[Stored data entries]
[Start of section]
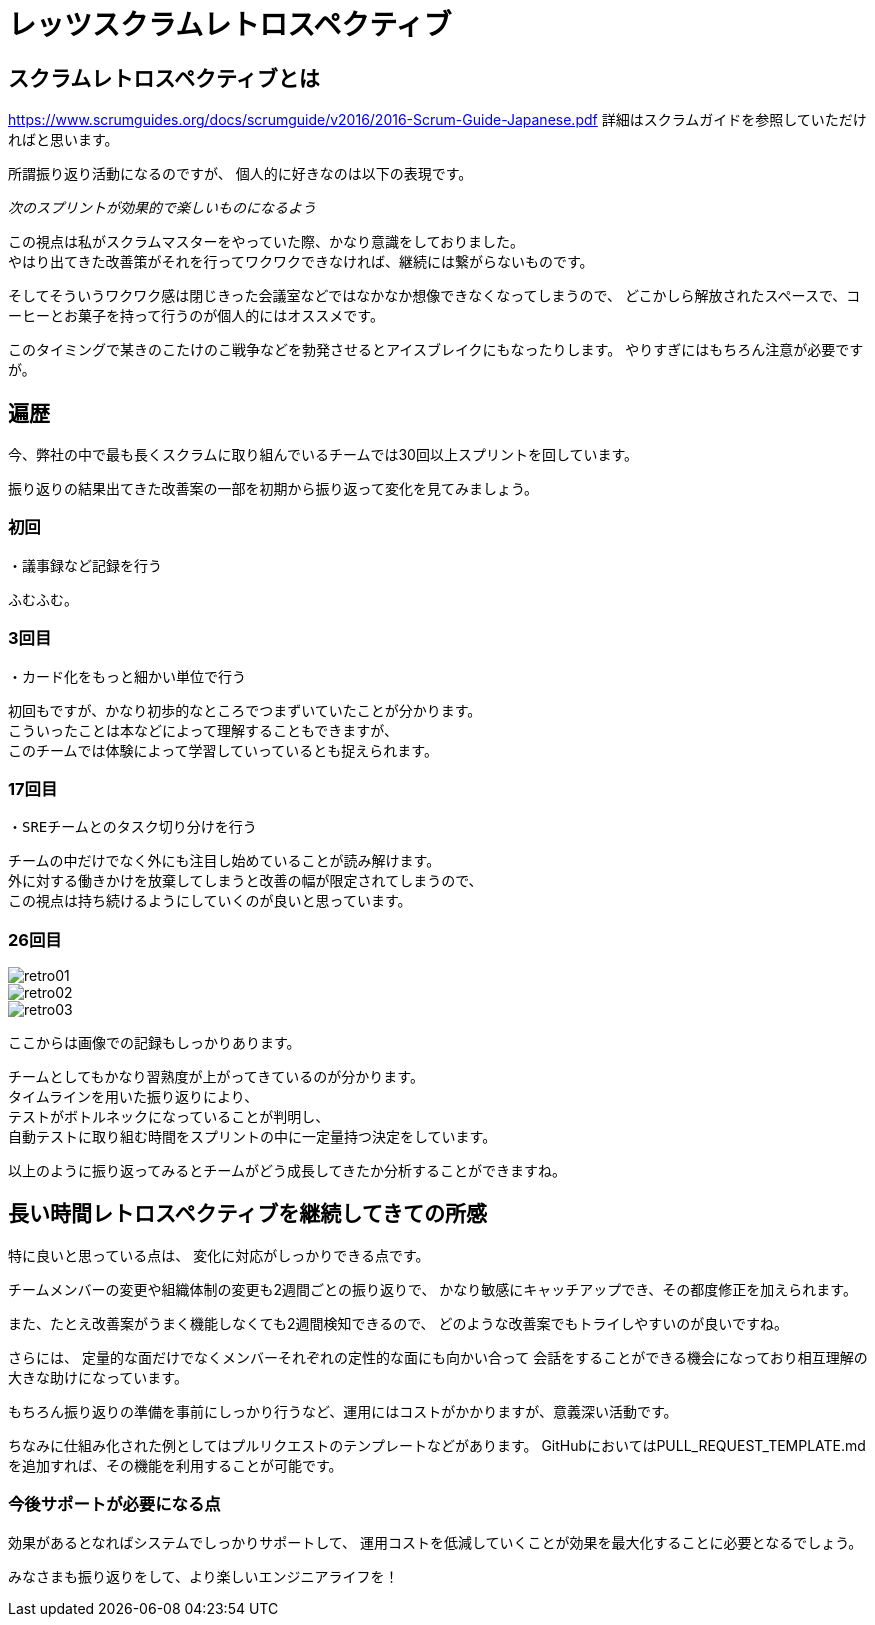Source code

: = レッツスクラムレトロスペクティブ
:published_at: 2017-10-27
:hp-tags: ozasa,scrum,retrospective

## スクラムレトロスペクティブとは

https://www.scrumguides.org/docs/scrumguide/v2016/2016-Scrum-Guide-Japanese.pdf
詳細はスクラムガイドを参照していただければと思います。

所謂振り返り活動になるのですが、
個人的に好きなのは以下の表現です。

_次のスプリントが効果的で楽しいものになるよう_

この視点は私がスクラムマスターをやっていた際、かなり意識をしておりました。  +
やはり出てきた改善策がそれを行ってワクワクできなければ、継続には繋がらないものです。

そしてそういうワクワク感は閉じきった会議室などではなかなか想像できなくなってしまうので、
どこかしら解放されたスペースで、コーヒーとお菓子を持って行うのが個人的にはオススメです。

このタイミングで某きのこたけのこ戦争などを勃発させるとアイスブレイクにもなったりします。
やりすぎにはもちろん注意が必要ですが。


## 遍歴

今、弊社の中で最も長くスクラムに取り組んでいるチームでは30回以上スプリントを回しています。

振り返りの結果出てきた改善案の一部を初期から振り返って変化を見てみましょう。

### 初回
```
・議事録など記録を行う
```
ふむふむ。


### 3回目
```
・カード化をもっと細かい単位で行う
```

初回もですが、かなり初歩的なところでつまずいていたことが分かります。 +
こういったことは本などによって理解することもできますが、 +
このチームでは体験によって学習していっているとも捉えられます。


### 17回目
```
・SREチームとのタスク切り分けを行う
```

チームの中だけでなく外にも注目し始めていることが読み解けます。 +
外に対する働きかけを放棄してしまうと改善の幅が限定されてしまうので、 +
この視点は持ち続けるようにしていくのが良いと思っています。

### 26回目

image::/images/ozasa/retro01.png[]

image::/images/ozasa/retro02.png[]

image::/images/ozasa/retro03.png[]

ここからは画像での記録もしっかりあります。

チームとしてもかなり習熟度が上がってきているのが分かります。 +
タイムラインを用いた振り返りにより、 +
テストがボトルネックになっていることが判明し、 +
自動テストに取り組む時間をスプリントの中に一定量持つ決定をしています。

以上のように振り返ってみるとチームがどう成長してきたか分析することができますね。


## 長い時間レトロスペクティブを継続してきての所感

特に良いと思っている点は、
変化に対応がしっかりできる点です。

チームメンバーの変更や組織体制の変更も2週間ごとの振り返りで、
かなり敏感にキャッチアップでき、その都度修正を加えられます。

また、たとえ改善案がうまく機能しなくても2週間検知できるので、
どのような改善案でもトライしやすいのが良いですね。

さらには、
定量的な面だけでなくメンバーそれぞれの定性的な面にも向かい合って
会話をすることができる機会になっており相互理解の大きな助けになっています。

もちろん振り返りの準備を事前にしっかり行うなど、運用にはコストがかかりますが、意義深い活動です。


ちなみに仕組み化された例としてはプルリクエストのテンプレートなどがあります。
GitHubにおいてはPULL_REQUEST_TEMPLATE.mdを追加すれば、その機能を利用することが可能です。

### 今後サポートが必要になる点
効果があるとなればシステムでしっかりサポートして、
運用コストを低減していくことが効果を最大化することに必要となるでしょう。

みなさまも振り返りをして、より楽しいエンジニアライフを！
[End of section]
[Start of section]
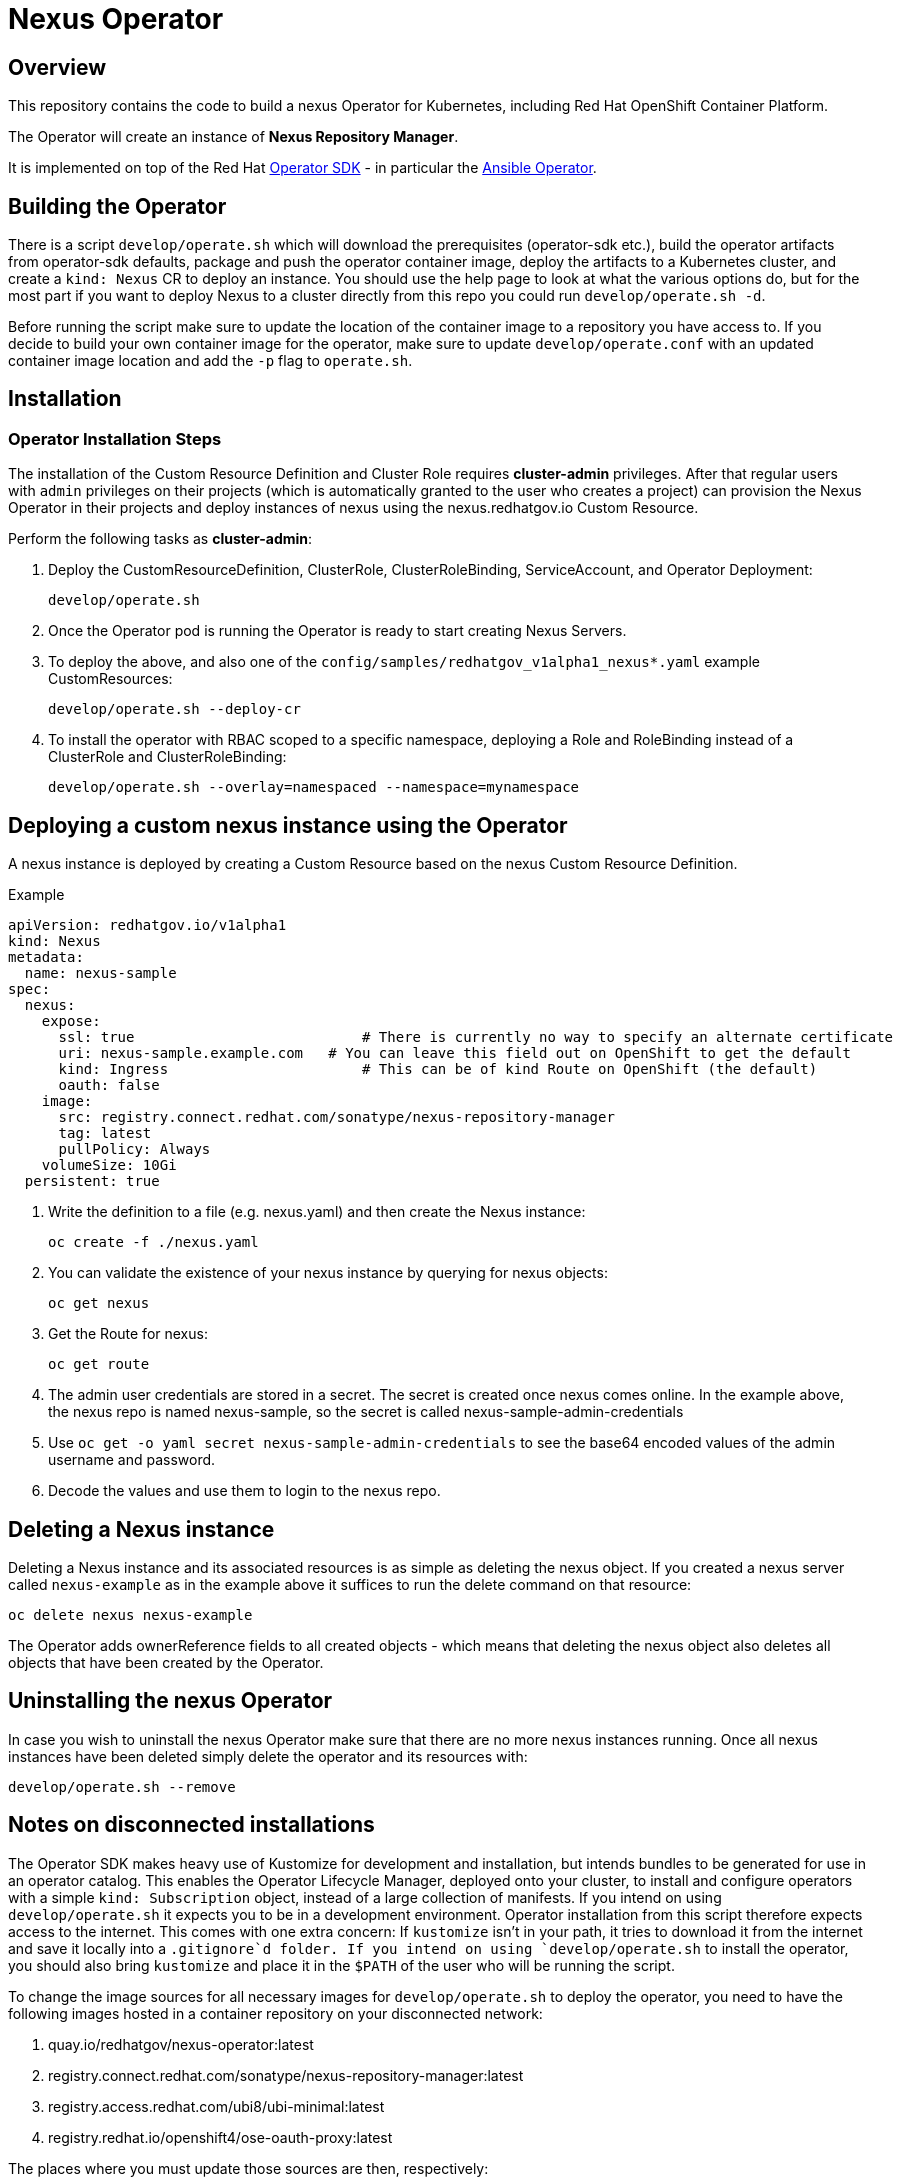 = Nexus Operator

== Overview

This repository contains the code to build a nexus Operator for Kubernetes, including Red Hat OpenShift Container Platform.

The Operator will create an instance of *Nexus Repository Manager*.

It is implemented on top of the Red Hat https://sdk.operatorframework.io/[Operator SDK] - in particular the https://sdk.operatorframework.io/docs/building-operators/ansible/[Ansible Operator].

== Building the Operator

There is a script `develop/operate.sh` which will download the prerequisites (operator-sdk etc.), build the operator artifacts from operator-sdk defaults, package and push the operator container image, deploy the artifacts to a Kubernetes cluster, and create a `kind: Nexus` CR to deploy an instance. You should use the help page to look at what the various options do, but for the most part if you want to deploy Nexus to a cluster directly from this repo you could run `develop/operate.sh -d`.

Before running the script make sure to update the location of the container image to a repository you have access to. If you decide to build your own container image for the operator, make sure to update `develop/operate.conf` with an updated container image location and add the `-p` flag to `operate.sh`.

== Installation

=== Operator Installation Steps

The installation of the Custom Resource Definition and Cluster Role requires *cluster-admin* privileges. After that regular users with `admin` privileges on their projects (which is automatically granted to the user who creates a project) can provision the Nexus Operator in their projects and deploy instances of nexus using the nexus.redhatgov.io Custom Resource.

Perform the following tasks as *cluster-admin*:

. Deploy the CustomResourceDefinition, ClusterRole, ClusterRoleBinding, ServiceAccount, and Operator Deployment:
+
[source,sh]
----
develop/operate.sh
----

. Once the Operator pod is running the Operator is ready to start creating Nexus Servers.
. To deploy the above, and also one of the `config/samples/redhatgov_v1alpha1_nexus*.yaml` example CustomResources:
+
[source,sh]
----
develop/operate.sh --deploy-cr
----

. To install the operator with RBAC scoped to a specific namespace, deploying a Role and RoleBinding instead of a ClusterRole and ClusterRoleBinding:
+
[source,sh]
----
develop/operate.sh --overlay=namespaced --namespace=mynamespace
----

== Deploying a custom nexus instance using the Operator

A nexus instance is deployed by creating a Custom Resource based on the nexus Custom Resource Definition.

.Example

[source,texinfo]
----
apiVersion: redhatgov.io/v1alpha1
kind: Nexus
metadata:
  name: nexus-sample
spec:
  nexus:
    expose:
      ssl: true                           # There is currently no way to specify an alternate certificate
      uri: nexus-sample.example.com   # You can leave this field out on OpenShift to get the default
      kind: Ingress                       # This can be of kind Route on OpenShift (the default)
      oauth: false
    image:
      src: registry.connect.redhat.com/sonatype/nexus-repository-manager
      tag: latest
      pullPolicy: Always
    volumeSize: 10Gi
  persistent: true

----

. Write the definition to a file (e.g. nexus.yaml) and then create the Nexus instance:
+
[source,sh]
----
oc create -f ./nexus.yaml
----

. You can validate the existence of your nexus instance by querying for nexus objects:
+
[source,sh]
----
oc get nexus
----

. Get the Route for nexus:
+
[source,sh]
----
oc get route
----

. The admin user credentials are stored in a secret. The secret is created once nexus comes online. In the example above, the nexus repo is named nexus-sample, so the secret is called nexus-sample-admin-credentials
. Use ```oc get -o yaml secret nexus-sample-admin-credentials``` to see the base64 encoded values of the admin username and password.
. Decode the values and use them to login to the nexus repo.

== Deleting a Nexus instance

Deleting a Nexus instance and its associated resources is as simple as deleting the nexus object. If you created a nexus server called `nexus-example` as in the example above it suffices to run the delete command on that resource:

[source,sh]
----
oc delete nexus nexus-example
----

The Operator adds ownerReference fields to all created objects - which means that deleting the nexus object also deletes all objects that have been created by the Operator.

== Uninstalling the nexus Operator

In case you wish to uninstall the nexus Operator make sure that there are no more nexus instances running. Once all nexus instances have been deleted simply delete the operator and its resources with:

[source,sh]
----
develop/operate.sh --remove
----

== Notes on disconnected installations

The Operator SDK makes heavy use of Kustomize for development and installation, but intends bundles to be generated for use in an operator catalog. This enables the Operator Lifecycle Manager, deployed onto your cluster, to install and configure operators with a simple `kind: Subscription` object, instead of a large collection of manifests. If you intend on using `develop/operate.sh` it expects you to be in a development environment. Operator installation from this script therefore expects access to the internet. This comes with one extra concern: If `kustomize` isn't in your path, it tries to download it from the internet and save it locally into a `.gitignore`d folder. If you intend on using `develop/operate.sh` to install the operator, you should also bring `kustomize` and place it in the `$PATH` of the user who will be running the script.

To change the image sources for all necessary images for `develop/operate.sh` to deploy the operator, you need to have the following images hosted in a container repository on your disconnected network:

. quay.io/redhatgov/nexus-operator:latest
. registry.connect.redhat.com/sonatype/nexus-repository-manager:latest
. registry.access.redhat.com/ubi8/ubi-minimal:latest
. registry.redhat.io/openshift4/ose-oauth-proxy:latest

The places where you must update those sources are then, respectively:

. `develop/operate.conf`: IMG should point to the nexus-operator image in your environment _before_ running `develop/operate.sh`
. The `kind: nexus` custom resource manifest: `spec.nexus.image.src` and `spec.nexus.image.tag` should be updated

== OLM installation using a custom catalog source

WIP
[End of section]
◆ **What to do**
Your response should contain each line of the entries above that holds the string "been".

◆ **Solution below**
The Operator adds ownerReference fields to all created objects - which means that deleting the nexus object also deletes all objects that have been created by the Operator.
In case you wish to uninstall the nexus Operator make sure that there are no more nexus instances running. Once all nexus instances have been deleted simply delete the operator and its resources with:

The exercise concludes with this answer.